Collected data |
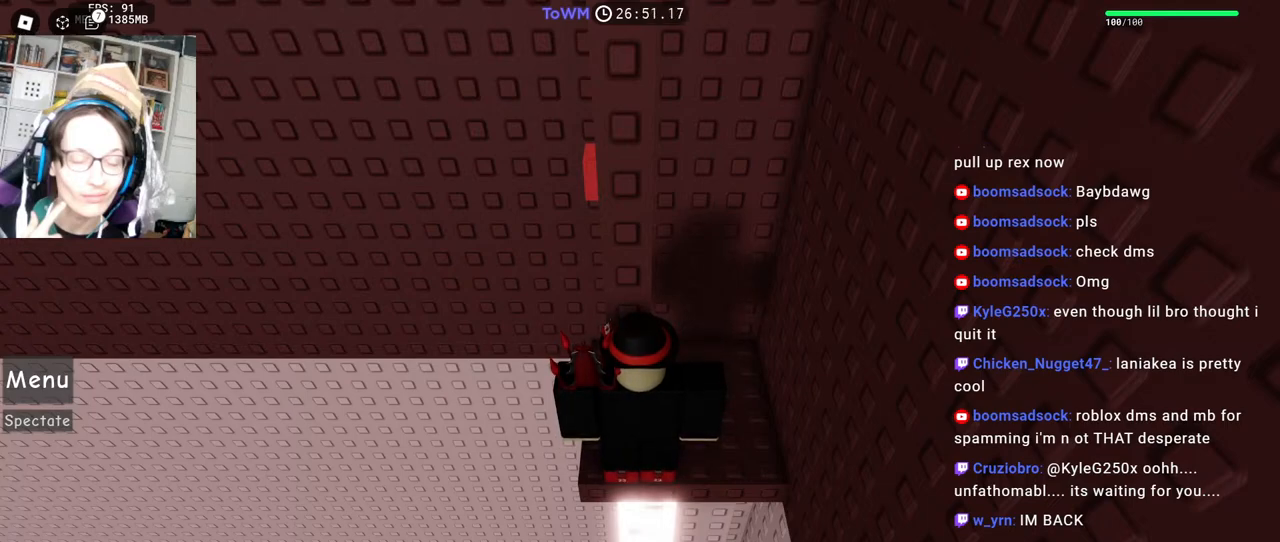
Gameplay with keyboard and mouse; each line is a JSON object with the keys and mouse buttons held at the frame after it. "events" lists presses ("down") and releases ("up") of "a", "ctrl", "d", "e", "q", "s", "shift", "space", "w", "mouse_left", "mouse_wheel", "mouse_right", "mouse_mb4" and "mouse_mb5" between this image and that frame as [ms after this image, input, new state], when the widget could be followed in between. "mouse_left", "mouse_wheel", "mouse_right", "mouse_mb4", "mouse_mb5" = the "left", "wheel", "right", "mb4", "mb5" buttons of the "mouse" list. No other keys are recorded. "wheel" means that the mouse wheel is clicked or scrolled. Mouse movement is not recorded.
{"keys": [], "mouse": [], "events": [[33, "mouse_wheel", "down"], [450, "mouse_wheel", "up"]]}
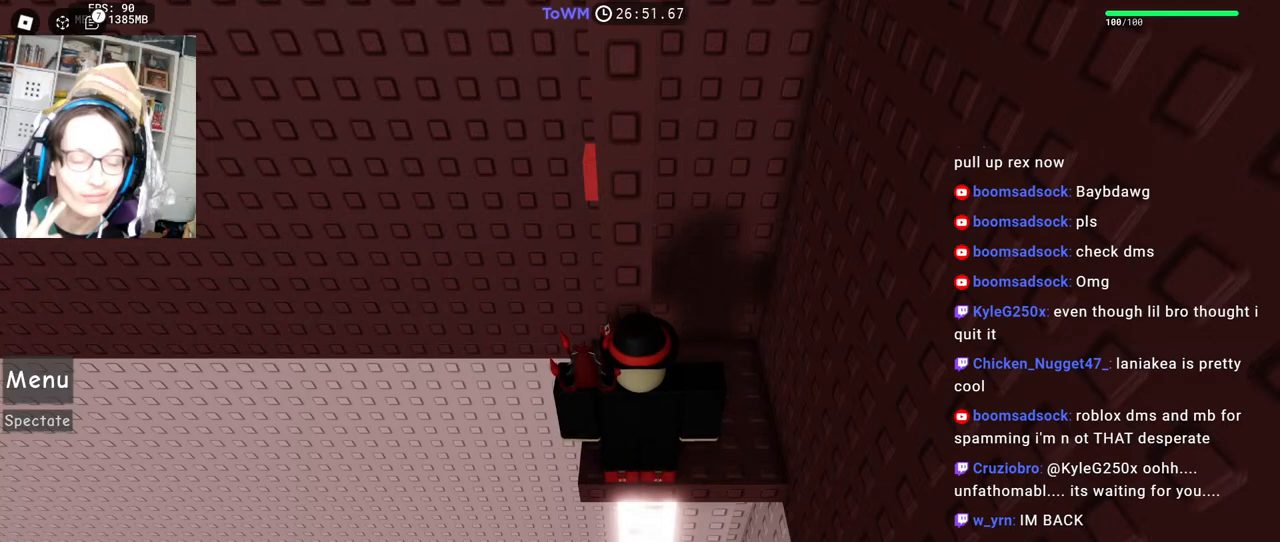
{"keys": [], "mouse": ["wheel"], "events": [[333, "mouse_wheel", "down"]]}
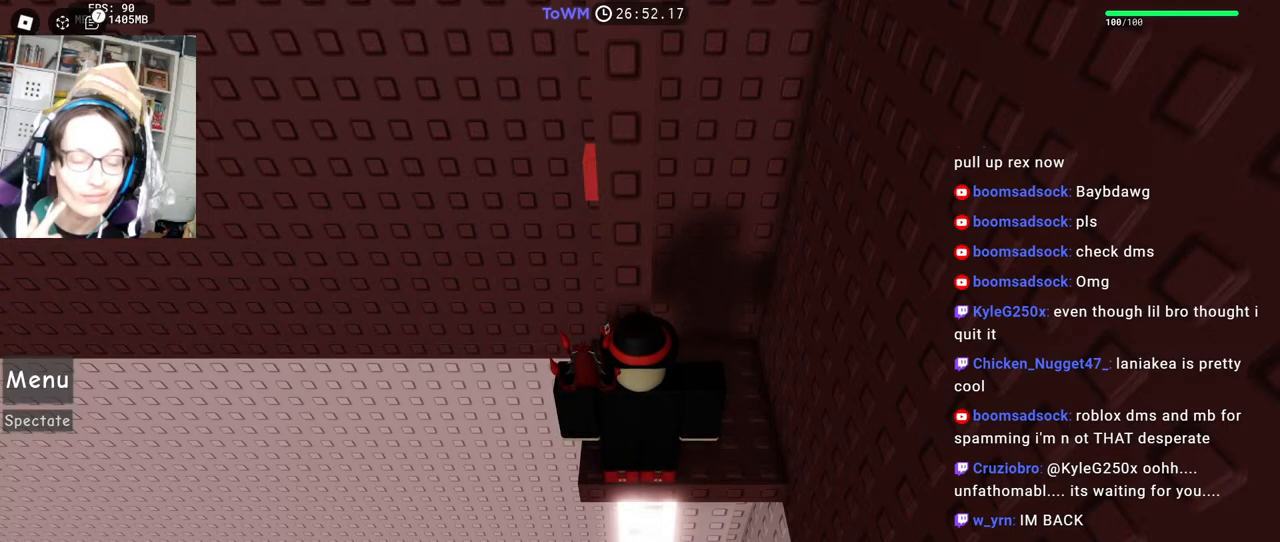
{"keys": [], "mouse": [], "events": [[217, "mouse_wheel", "up"]]}
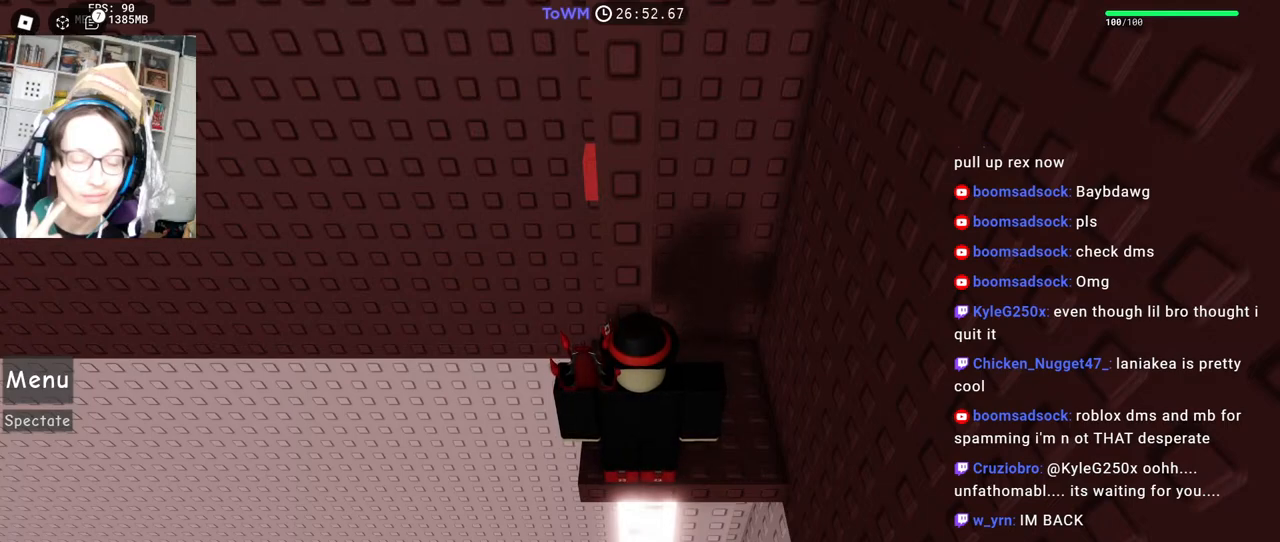
{"keys": [], "mouse": [], "events": []}
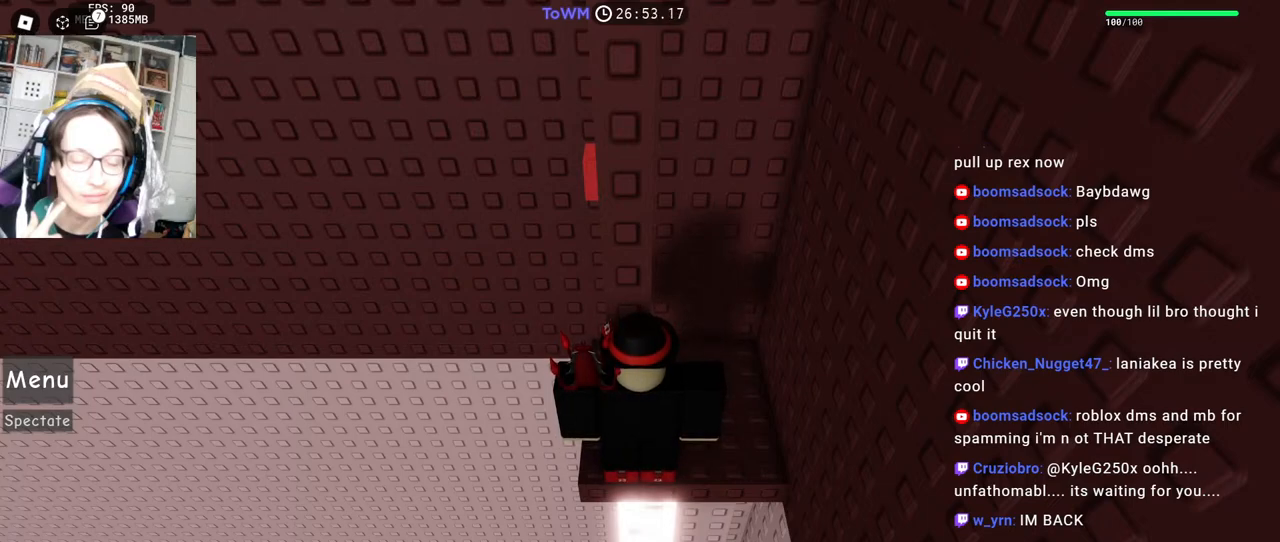
{"keys": [], "mouse": [], "events": []}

Work instructions |
Print all the lines above exactly as they are, but without the pictures.

Output of the exercise |
Gameplay with keyboard and mouse; each line is a JSON object with the keys and mouse buttons held at the frame after it. "events" lists presses ("down") and releases ("up") of "a", "ctrl", "d", "e", "q", "s", "shift", "space", "w", "mouse_left", "mouse_wheel", "mouse_right", "mouse_mb4" and "mouse_mb5" between this image and that frame as [ms after this image, input, new state], when the widget could be followed in between. "mouse_left", "mouse_wheel", "mouse_right", "mouse_mb4", "mouse_mb5" = the "left", "wheel", "right", "mb4", "mb5" buttons of the "mouse" list. No other keys are recorded. "wheel" means that the mouse wheel is clicked or scrolled. Mouse movement is not recorded.
{"keys": [], "mouse": [], "events": [[33, "mouse_wheel", "down"], [450, "mouse_wheel", "up"]]}
{"keys": [], "mouse": ["wheel"], "events": [[333, "mouse_wheel", "down"]]}
{"keys": [], "mouse": [], "events": [[217, "mouse_wheel", "up"]]}
{"keys": [], "mouse": [], "events": []}
{"keys": [], "mouse": [], "events": []}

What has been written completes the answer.